Fame Isn’t So Famous Anymore

Once upon a time, and not so long ago, people who never went to a horse race still knew the names of famous horses–Man O’ War, Whirlaway, Sea Biscuit, Silky Sullivan, Secretariat, and on and on. But if my life depended on it, I couldn’t name a single horse racing today.

People don’t fare much better. If you never picked up a golf club, never watched the game on TV, still you knew the names of famous golfers–Sam Snead, Arnold Palmer, Ben Hogan, Jack Nicklaus.

Joe Louis and Rocky Marciano weren’t boxing anymore when I was a kid, but everybody knew their names. You might not know the first thing about baseball, but unless you were living under the polar ice pack, you knew the name of Mickey Mantle. Capablanca died years before my birth; but before I knew how to pronounce his name, let alone knew how to play chess, I knew he was a famous chess champion.

So who are the great golfers of today? The great boxers? Who fills Mickey Mantle’s niche? Who care’s who’s the world chess champ?
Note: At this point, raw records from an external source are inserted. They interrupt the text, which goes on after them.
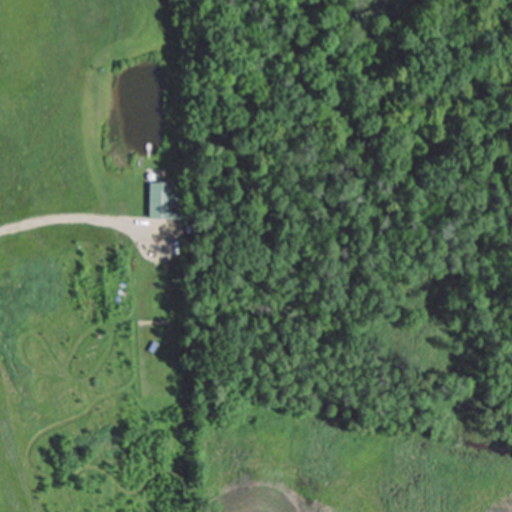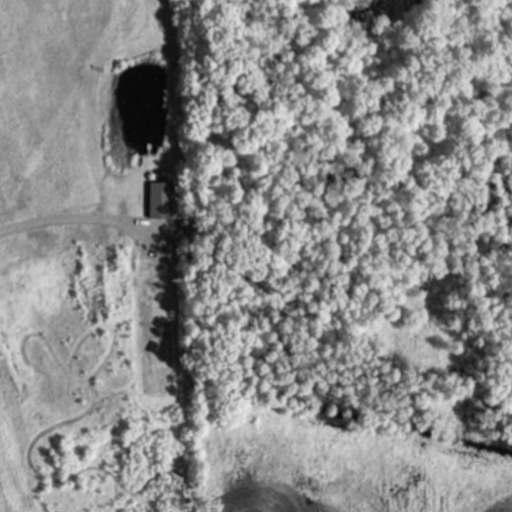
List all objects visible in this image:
building: (159, 201)
road: (77, 217)
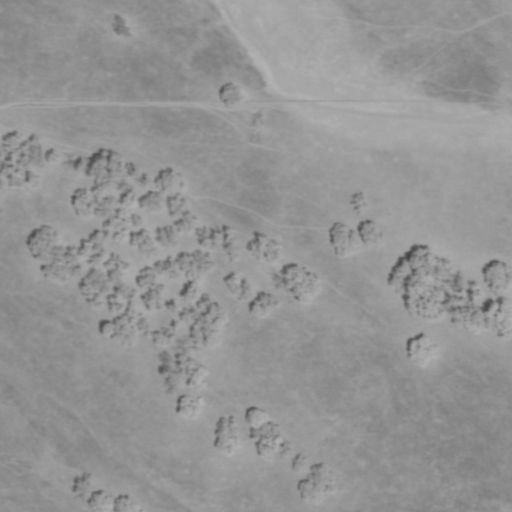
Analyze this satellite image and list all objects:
road: (498, 14)
road: (187, 189)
This is very odd. We live in a culture that’s crazy for celebrities, that generates celebrities: where the most common answer given to pollsters asking high school kids, “What do you want to be as an adult?”, is “Famous!” (Famous for doing what, don’t ask.) This is the age of the Kardashians, who are famous without having done anything at all.
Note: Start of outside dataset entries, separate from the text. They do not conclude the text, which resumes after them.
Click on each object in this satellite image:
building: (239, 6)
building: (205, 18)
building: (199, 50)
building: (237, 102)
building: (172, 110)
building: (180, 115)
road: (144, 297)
Our celebrities–remember “Snooky”?–streak across the sky like meteors and burn out just before they crash. We can’t remember what they were doing up there in the first place.
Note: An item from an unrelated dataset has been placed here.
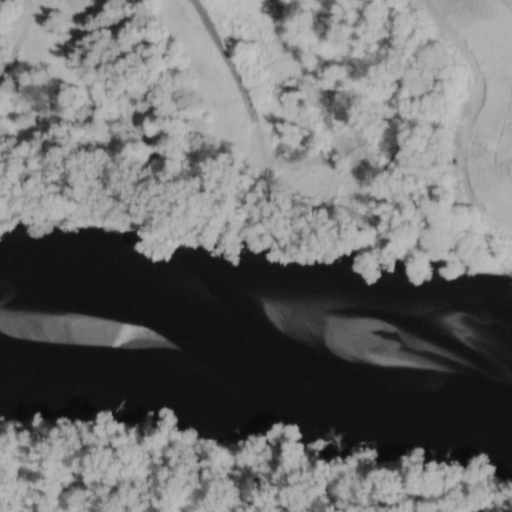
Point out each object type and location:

Remember when Simon and Garfunkel sang, “Where have you gone, Joe DiMaggio?”

No one is going to sing, “Where have you gone, Honey Boo-Boo?”

2 comments on “Fame Isn’t So Famous Anymore

  1. I’ve watched the video of Secretariat’s ‘Belmont Stakes’ race over and over, and every time it gives me chills. What a horse!
    But you are so right. People are famous now for NOTHING. “Oh! One of the Kardashians got married, and here is all the latest on their wedding!” “Oh! She got divorced!” Gossip used to be made fun of, but now the ‘news’ is made up of nothing but gossip. Maybe that’s because it WAS made fun of, instead of being condemned. I despise having these celebrities shoved down my throat all the time, so I haven’t checked the news in months. You and my dad are my primary source of current news 😀

    1. Now, Kardashian racing, that might be something. Secretariat was surely more intelligent and a better conversationalist than any of that brood.

      The other day I saw that some baseball player I never heard of just signed a $240 million contract. (BTW, I am a walking baseball encyclopedia; but I gave it up after the last strike and the fake home run race.) Our celebs may not be justly famous anymore, but they ain’t cheap.